(Exercises to complete)
• a. Return the part of the Go speaker excerpt starting with "Go prides itself" and going on through "Picasso and Turing).", copying it word for word. Don't copy anything from the listing.
• b. Answer these questions from the Go speaker excerpt, not the listing:
(i) What organization is Kaylyn Gibilterra from?
(ii) Which two kinds of algorithms does the talk description cover?
(iii) What three things is Anthony Starks named as the creator of?
• c. Continue the Go speaker excerpt from its last sentence, not the listing.

(Excerpt provided)
━━━━━━

Kaylyn Gibilterra is a gopher from Capital One Labs and enthusiastic advocate for Go use in the enterprise. As a Recurse Center alum she would love to describe and share the joys of an engineering sabbatical. Kaylyn has also been a Women Who Code and Women Who Go Leader (feel free to ask about the difference!) where she has taught workshops and mentored dozens of engineers through their successful transitions into or promotions throughout tech. Most importantly, she loves history, rooftop views, and the color maroon.
Go prides itself on simplicity. There are few areas of computer science that could welcome simplicity more than algorithms. Whether this is your first or fifth language, this talk will get you up to speed on development, tests, and benchmarking your sort and search algorithms - taught with gophers!
Anthony Starks has been using Go since its birth, and is the creator of SVGo, OpenVG wrapper, and deck, and he has a keen interest in design and visual communications, and because he is a programmer, he enjoys the act of creation, bringing together the art and the code. (think of channeling Picasso and Turing).

━━━━━━

(Information)

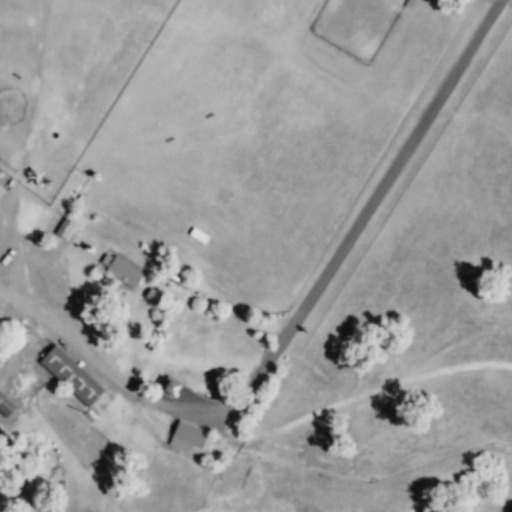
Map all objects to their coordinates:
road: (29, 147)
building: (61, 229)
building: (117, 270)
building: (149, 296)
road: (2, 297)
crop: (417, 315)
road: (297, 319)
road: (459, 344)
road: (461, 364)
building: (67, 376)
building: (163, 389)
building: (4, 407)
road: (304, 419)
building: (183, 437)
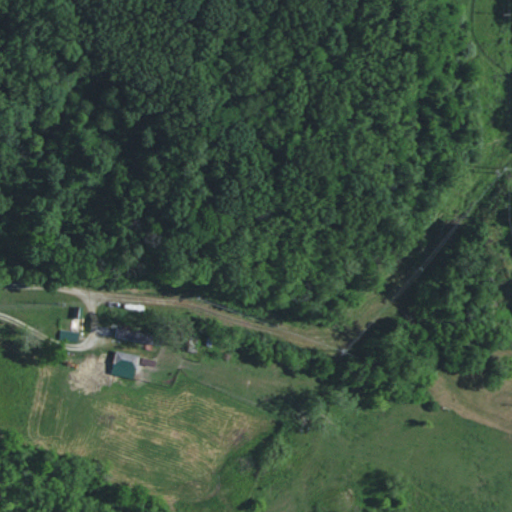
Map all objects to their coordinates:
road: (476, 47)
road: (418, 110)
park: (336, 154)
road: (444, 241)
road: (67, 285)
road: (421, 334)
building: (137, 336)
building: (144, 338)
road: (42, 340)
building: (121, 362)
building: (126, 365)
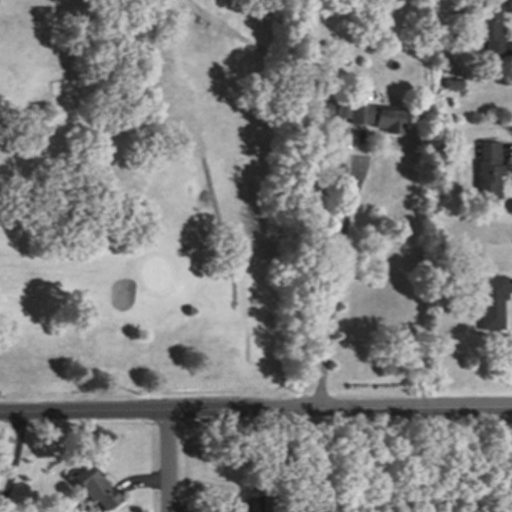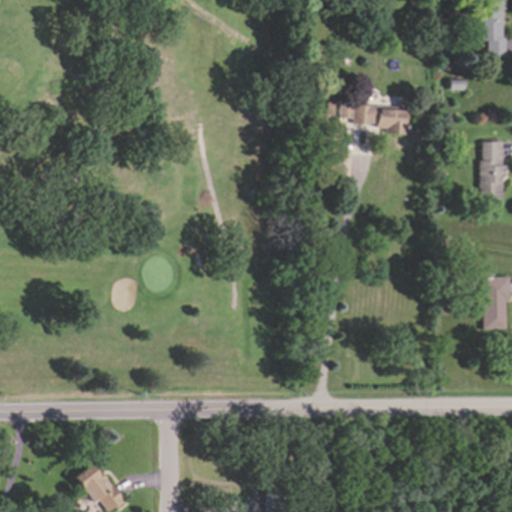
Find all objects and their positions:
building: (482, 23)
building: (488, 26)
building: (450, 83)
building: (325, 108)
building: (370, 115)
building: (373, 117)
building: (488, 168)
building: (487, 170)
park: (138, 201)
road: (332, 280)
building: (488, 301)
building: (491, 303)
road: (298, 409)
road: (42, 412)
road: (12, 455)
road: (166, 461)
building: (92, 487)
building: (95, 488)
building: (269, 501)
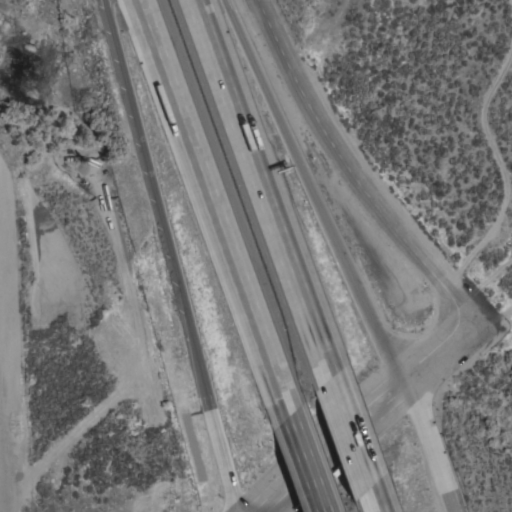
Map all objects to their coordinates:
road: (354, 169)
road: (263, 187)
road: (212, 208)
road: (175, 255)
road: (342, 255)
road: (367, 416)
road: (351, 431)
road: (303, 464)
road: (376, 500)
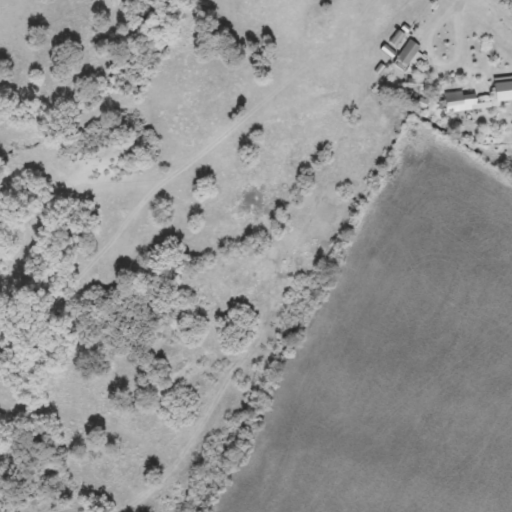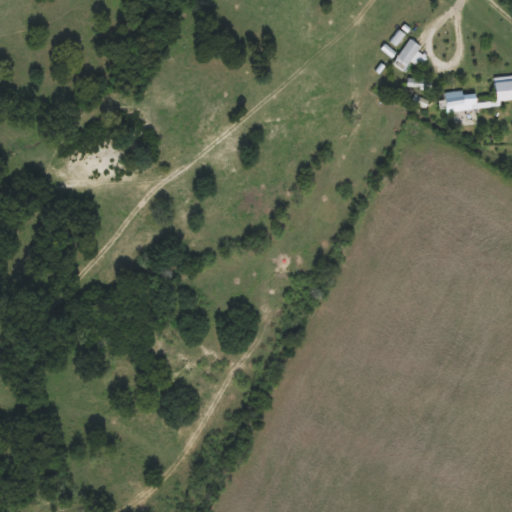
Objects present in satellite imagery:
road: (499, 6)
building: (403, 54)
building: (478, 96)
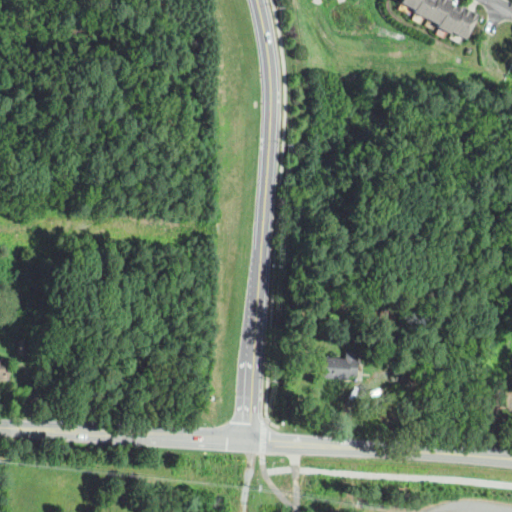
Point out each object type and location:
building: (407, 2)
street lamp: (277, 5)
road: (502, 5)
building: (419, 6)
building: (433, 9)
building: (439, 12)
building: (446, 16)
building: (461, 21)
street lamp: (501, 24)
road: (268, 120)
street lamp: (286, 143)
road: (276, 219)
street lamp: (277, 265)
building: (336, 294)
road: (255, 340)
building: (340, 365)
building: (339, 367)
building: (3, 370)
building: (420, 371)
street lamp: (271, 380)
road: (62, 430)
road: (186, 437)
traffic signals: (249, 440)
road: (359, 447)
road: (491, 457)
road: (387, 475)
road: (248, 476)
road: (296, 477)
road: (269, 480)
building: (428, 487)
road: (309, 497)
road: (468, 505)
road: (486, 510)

━━━━━━

(Answers by task)
• a.
Go prides itself on simplicity. There are few areas of computer science that could welcome simplicity more than algorithms. Whether this is your first or fifth language, this talk will get you up to speed on development, tests, and benchmarking your sort and search algorithms - taught with gophers!
Anthony Starks has been using Go since its birth, and is the creator of SVGo, OpenVG wrapper, and deck, and he has a keen interest in design and visual communications, and because he is a programmer, he enjoys the act of creation, bringing together the art and the code. (think of channeling Picasso and Turing).

• b.
(i) Capital One Labs
(ii) Sort and search algorithms
(iii) SVGo, OpenVG wrapper, and deck

• c.
Go is usually considered as a language for building back-end systems, but it is also suited for “programming pictures” – turning data into compelling displays and visualizations. This talk will explore this topic using three tools: SVGo, OpenVG library, and dec. Examples include with examples from sports, Go developer data, IT diagrams, flyers, stock data, persona views, time/weather/news, and general charting. The talk will provide an overview of the tools, show examples, and explain why Go a great language for this task.
My name is Jonas, I’m the Lead Engineer for the Content Platform at The Economist and a product of Midwestern comfort food, fantasy novels, and a love for complexity. After studying Political Theory, I found my passion in using technology to solve social problems. I’ve lead projects for organizations in Beijing, London, and New York, applying technology to diverse challenges such as mission impact evaluation, editorial transparency and trust, and online learning and collaboration. I thrive on engaging software architecture debates and working with animated, empowered teams (and coffee).
You’ve been hired for an exciting new role where you’ll use Go for the first time. After your whirlwind week of training, guess what? You have to transition your team of engineers to Go. Good luck! This talk gives practical advice for building a learning culture that empowers engineers to master Go.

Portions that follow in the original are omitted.